How to Minimize Night Frights in Cockatiels
Northern Parrots gives a good overview of some of the best ways to keep your cockatiel from getting triggered into a night fright state while sleeping.
One of the best ways to minimize the dangers of cockatiel night frights is to do everything you can to minimize the major known night fright triggers – drafts, insects, other pets, beams of light, sudden noises, and similar events.
The other important safety measure is to make sure your bird sleeps within hearing distance of you.
Whether you accomplish this by using a baby monitor or by locating your bird’s cage in your own bedroom, this allows you to respond immediately if your cockatiel wakes up in fright.
A quick response to remove the bird from the cage and calm your pet could make the difference between life and death.
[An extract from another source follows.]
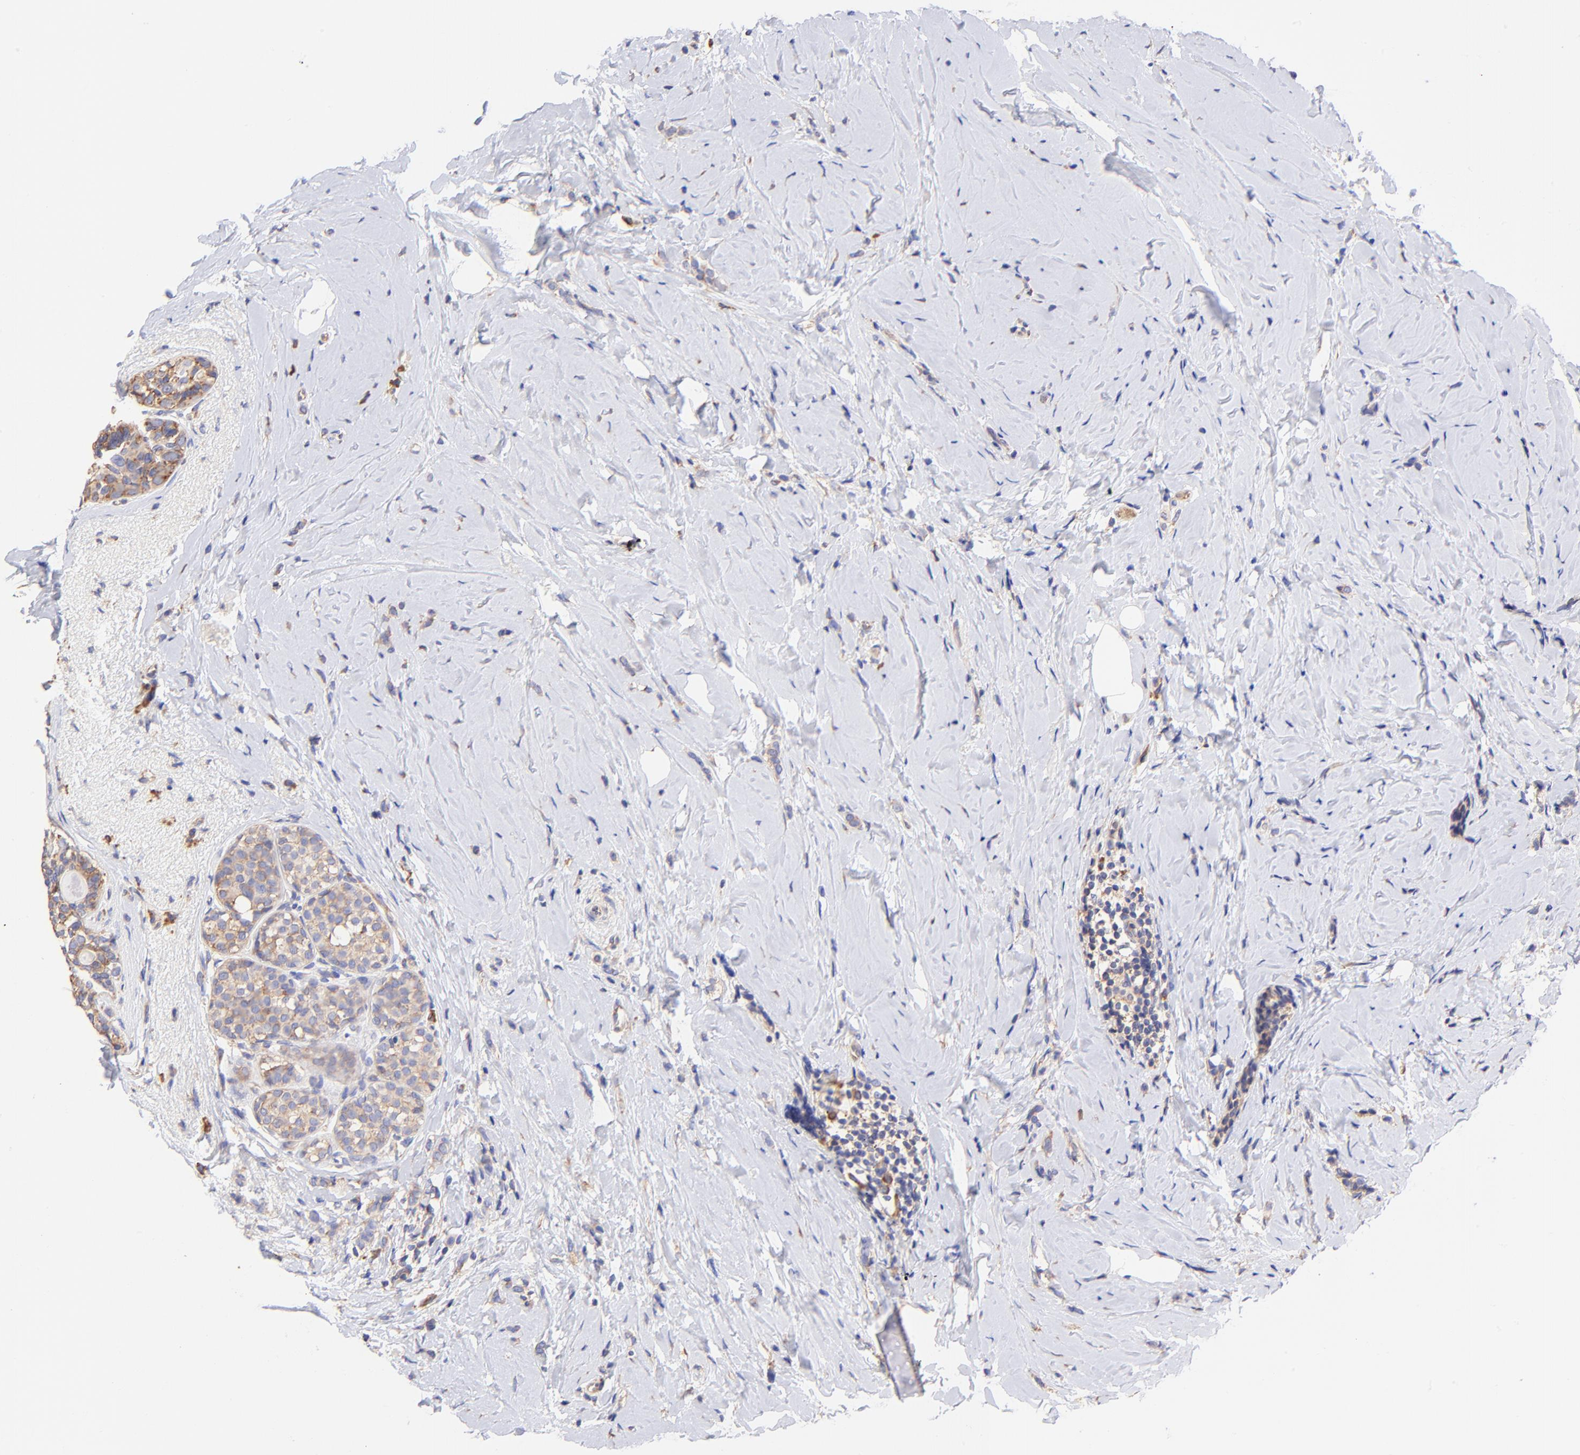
{"staining": {"intensity": "moderate", "quantity": "25%-75%", "location": "cytoplasmic/membranous"}, "tissue": "breast cancer", "cell_type": "Tumor cells", "image_type": "cancer", "snomed": [{"axis": "morphology", "description": "Lobular carcinoma"}, {"axis": "topography", "description": "Breast"}], "caption": "Breast cancer stained with IHC shows moderate cytoplasmic/membranous expression in approximately 25%-75% of tumor cells.", "gene": "RPL30", "patient": {"sex": "female", "age": 64}}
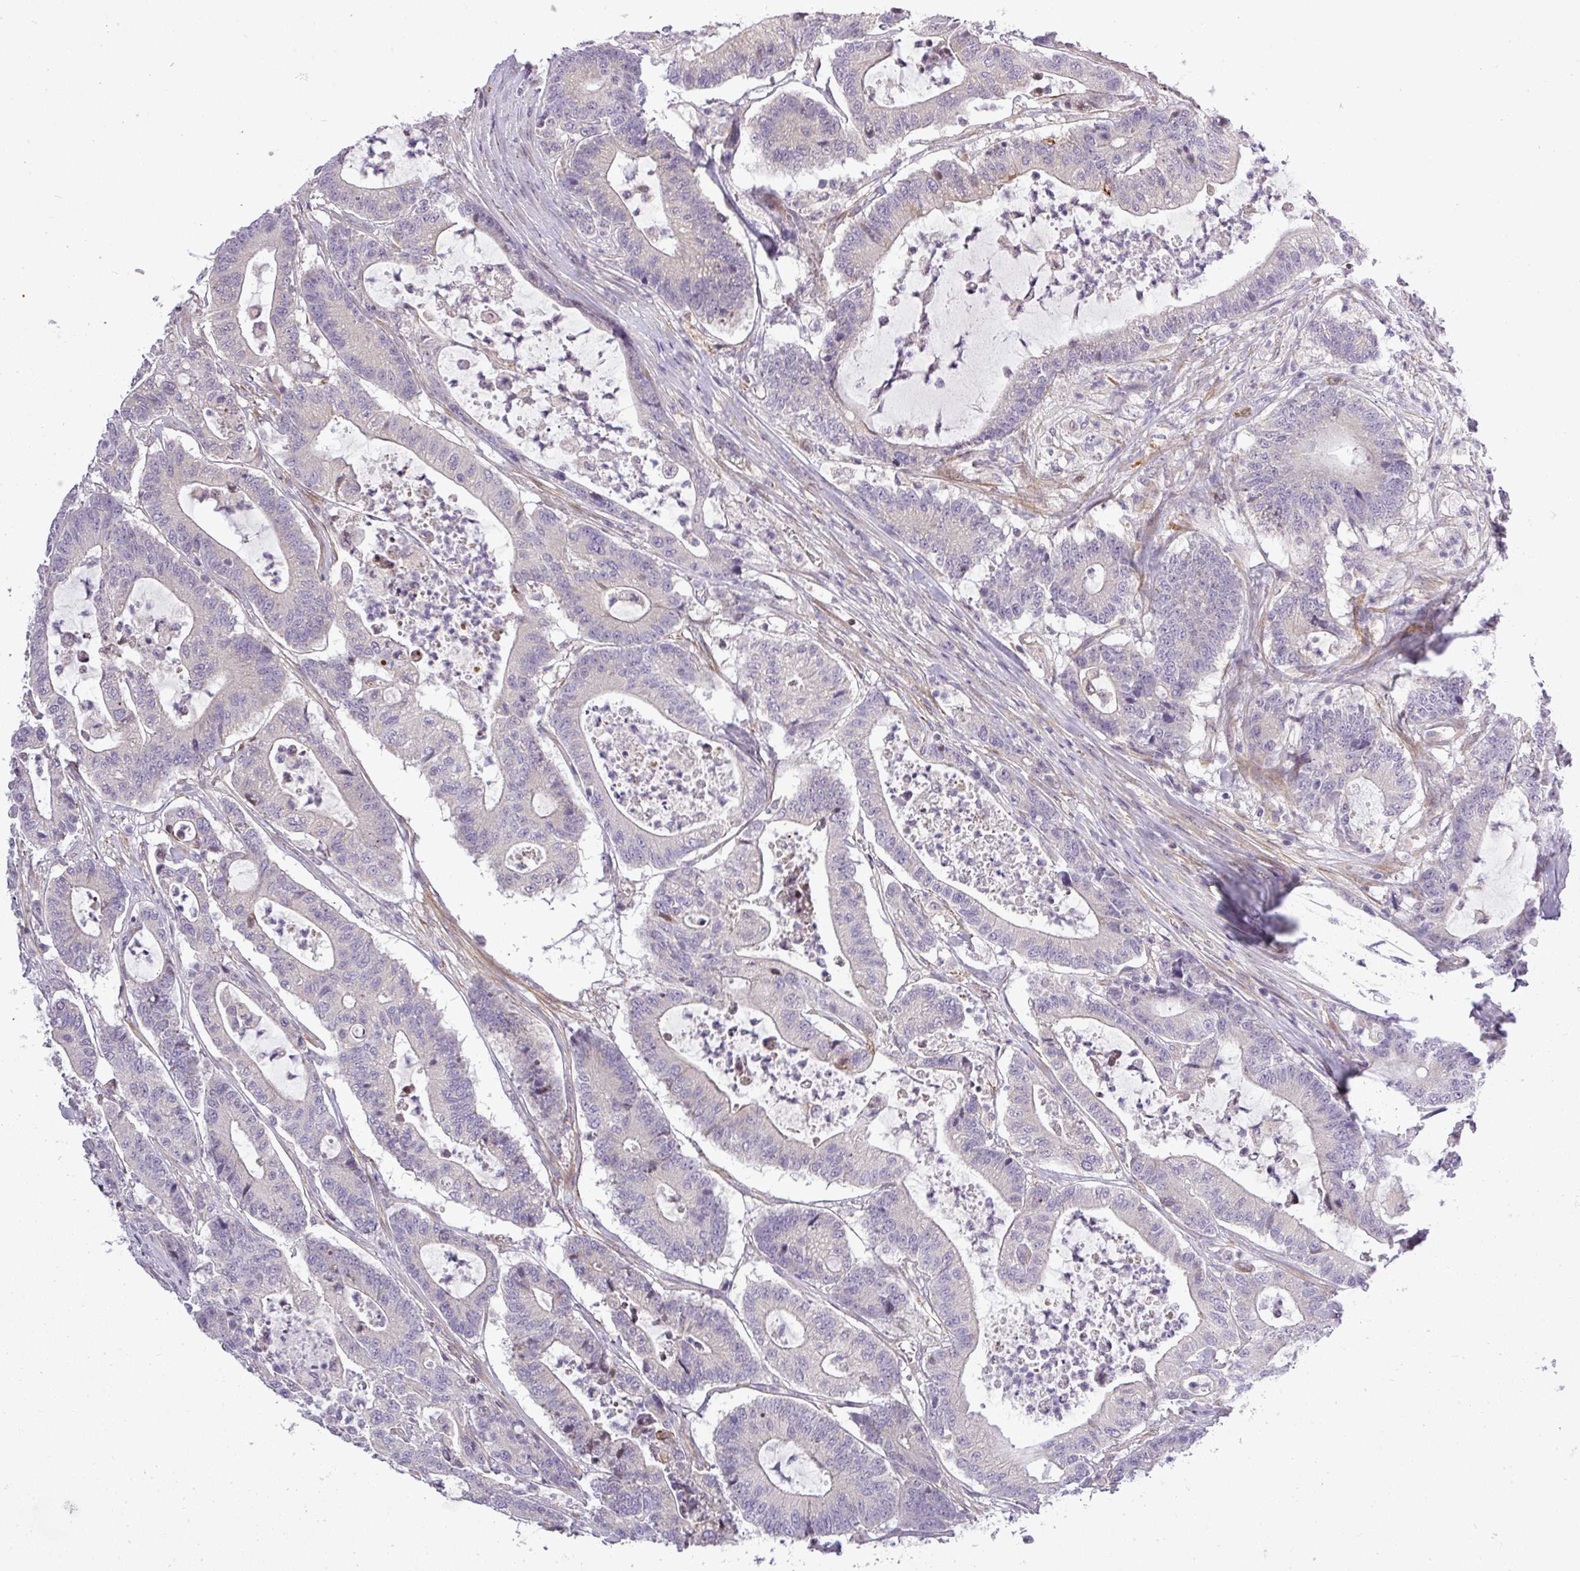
{"staining": {"intensity": "negative", "quantity": "none", "location": "none"}, "tissue": "colorectal cancer", "cell_type": "Tumor cells", "image_type": "cancer", "snomed": [{"axis": "morphology", "description": "Adenocarcinoma, NOS"}, {"axis": "topography", "description": "Colon"}], "caption": "A histopathology image of colorectal adenocarcinoma stained for a protein displays no brown staining in tumor cells. (DAB (3,3'-diaminobenzidine) immunohistochemistry (IHC) visualized using brightfield microscopy, high magnification).", "gene": "ZDHHC1", "patient": {"sex": "female", "age": 84}}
The Best Cockatiel Sleeping Setup
Avian experts and experienced bird owners don’t always agree on the best set up to help a sleeping cockatiel avoid night frights.
But what most owners and experts do agree on is that it is vital to keep trying new things until you find what works for you and your bird.
Minimize light beams by installing light-blocking blinds or using a light-blocking cover for the cage.
Make sure the cage is located in an area free from drafts and insulated from sudden loud sounds.
Keep other pets and children out of the room where your cockatiel is sleeping but use a monitor so you can hear your bird during the night.
Remove any sharp toys, perches, or objects (but not food and water) from the cage at night to minimize the chances of injury.
Know When to Contact Your Avian Veterinarian About Cockatiel Sleep
A healthy cockatiel will sleep on a perch elevated off the ground. Often sleeping cockatiels will tuck their head behind one wing or tuck one leg up under their feathers.
If your cockatiel is sleeping on the ground, this is a warning sign that all is not well. And if your cockatiel is having a lot of night flights, this can also be a warning sign that your bird is ill.